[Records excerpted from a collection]
——

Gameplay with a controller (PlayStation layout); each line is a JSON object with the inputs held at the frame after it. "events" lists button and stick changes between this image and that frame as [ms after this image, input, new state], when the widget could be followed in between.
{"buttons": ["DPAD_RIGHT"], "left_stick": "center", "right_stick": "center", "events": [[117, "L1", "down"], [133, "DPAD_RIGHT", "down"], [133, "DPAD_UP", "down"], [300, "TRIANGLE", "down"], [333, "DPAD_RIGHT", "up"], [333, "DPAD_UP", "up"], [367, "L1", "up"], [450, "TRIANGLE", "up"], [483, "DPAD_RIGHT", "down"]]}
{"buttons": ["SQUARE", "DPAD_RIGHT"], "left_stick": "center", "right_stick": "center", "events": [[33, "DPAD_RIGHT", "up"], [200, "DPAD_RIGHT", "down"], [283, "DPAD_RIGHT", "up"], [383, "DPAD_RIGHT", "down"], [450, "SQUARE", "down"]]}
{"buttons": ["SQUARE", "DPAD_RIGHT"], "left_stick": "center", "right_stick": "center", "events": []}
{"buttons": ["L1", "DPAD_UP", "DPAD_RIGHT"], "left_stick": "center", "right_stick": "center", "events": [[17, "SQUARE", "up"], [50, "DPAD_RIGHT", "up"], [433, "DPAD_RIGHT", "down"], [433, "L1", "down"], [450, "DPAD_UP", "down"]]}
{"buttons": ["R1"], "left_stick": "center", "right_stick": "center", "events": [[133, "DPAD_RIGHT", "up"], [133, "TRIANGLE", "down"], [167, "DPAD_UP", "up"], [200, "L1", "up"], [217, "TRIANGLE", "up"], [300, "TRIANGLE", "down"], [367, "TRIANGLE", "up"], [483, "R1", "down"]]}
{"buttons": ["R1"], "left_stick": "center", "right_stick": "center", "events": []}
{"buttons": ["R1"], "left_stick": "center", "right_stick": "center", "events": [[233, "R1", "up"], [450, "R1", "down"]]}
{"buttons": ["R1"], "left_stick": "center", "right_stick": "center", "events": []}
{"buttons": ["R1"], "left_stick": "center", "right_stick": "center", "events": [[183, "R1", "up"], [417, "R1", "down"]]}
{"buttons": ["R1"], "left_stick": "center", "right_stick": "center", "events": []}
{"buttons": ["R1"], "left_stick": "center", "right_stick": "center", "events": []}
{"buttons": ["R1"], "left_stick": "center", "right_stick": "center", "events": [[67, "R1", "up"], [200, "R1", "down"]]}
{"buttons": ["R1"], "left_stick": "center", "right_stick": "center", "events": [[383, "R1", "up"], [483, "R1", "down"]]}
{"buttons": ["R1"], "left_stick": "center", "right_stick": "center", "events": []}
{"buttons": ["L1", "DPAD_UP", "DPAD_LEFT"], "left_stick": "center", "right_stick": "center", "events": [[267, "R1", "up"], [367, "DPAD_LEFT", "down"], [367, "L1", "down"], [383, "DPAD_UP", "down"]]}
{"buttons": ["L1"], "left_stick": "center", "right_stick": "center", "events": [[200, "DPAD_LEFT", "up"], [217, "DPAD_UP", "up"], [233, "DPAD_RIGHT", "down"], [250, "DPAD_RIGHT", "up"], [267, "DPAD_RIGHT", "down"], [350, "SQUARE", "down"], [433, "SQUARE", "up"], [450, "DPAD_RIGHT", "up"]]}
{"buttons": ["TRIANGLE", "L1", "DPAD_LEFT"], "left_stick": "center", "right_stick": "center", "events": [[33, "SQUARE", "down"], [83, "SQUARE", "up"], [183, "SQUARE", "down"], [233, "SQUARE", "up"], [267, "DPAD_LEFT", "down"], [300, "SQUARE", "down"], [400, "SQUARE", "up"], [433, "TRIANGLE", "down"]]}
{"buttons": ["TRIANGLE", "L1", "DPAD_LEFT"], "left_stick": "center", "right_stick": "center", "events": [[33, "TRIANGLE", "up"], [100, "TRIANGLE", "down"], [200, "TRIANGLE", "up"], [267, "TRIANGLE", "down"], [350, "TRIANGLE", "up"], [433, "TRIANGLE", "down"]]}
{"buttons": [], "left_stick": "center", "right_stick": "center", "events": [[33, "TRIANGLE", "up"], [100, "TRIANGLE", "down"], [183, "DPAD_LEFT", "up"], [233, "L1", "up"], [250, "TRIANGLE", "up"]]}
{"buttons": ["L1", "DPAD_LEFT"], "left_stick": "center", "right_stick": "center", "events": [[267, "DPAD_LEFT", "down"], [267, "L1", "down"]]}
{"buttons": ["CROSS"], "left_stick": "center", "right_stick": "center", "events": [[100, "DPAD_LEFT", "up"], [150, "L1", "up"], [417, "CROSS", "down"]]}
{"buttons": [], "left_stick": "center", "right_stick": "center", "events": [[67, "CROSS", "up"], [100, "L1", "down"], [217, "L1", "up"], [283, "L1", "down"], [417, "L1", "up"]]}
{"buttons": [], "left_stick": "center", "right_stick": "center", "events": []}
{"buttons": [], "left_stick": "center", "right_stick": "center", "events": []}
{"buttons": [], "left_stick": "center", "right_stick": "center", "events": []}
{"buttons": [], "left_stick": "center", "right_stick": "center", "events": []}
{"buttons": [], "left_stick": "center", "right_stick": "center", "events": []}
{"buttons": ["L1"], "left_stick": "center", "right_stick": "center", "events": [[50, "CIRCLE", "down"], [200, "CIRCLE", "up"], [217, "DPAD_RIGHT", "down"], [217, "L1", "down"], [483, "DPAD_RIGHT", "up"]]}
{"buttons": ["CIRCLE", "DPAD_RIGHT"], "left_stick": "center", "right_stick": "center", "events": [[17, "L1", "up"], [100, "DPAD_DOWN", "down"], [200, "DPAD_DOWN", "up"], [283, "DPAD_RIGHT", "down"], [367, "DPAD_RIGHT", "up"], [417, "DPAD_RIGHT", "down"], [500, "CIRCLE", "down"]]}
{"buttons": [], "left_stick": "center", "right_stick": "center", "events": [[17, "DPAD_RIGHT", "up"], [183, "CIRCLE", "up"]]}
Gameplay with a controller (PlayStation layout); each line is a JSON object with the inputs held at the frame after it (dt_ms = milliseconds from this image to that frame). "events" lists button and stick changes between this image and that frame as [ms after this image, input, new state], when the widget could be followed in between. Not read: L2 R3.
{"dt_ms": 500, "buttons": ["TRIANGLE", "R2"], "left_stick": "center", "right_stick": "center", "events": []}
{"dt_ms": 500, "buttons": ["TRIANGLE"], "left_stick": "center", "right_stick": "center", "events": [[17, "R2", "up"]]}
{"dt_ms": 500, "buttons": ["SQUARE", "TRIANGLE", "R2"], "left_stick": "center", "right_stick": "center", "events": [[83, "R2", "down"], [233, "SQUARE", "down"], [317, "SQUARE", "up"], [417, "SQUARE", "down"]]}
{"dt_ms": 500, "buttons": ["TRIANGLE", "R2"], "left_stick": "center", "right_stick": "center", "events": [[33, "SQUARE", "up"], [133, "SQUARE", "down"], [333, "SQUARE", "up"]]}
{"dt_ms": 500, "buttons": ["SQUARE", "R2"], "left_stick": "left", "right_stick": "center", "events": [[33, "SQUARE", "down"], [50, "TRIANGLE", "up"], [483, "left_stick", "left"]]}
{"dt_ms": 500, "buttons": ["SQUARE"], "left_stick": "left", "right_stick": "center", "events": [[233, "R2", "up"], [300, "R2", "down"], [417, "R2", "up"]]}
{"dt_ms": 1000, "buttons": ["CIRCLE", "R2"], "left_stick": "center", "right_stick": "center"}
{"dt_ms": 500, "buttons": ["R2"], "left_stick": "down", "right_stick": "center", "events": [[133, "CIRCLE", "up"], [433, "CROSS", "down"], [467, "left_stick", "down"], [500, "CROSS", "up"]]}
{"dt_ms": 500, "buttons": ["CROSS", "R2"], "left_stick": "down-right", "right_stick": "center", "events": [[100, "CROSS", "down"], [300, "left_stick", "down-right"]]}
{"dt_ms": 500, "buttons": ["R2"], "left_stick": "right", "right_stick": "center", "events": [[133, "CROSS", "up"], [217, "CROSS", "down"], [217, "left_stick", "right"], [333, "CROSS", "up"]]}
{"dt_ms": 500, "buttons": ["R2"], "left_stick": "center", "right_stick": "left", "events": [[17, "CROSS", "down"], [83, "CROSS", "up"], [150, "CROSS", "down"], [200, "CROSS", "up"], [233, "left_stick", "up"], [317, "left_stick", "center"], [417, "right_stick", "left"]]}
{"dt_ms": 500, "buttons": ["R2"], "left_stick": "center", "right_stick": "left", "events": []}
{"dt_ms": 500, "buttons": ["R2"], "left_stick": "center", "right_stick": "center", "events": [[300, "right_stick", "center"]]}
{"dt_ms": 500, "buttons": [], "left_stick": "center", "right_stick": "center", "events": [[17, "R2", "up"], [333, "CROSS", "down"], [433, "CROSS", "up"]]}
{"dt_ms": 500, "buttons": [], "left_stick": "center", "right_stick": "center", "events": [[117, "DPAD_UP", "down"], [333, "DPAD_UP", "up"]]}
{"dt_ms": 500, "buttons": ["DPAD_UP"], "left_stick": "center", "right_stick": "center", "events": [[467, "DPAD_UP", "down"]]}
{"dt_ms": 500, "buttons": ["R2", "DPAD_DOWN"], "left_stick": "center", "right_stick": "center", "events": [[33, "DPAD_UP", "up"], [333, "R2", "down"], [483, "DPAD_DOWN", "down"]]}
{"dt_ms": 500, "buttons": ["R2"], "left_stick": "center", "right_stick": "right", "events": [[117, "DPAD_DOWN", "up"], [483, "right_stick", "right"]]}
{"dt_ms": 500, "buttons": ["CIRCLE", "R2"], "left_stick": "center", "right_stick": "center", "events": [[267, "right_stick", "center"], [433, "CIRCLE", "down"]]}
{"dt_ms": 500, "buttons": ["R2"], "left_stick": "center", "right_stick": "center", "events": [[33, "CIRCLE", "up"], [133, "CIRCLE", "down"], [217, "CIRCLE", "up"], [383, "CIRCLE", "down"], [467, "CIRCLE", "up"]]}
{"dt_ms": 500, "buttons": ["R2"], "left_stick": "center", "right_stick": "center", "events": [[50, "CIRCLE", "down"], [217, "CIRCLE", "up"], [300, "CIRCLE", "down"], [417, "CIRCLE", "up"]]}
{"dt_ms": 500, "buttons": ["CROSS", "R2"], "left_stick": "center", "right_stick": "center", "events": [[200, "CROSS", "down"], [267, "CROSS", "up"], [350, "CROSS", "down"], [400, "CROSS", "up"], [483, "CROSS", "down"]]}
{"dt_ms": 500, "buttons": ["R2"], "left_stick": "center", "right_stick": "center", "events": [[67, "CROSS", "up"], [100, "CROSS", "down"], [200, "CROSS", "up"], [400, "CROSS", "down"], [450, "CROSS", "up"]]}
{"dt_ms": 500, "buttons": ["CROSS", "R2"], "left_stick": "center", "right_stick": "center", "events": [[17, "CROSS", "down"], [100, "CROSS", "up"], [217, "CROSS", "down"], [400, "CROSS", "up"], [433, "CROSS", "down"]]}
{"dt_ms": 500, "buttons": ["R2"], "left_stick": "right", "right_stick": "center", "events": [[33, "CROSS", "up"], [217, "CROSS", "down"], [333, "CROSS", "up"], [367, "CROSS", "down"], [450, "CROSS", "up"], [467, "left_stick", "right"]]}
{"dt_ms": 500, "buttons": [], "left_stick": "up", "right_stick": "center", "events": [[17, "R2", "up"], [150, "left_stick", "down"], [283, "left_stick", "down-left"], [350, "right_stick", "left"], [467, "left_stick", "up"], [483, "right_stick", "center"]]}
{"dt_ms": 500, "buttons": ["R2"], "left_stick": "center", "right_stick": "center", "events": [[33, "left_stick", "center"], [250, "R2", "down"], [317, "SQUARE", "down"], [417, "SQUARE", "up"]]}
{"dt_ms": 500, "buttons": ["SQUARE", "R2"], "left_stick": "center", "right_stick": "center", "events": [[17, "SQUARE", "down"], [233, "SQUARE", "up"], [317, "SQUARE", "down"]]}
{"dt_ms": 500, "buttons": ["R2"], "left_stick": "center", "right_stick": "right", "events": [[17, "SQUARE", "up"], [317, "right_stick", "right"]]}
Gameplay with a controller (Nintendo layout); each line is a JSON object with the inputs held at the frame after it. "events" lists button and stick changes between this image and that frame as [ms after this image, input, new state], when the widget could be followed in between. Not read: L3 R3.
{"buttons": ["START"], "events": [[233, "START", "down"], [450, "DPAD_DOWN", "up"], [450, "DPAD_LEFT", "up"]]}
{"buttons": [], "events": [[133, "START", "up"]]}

——

Exercise aim: Which lines in the records above contain the string "START"? Copy them.

Written solution:
{"buttons": ["START"], "events": [[233, "START", "down"], [450, "DPAD_DOWN", "up"], [450, "DPAD_LEFT", "up"]]}
{"buttons": [], "events": [[133, "START", "up"]]}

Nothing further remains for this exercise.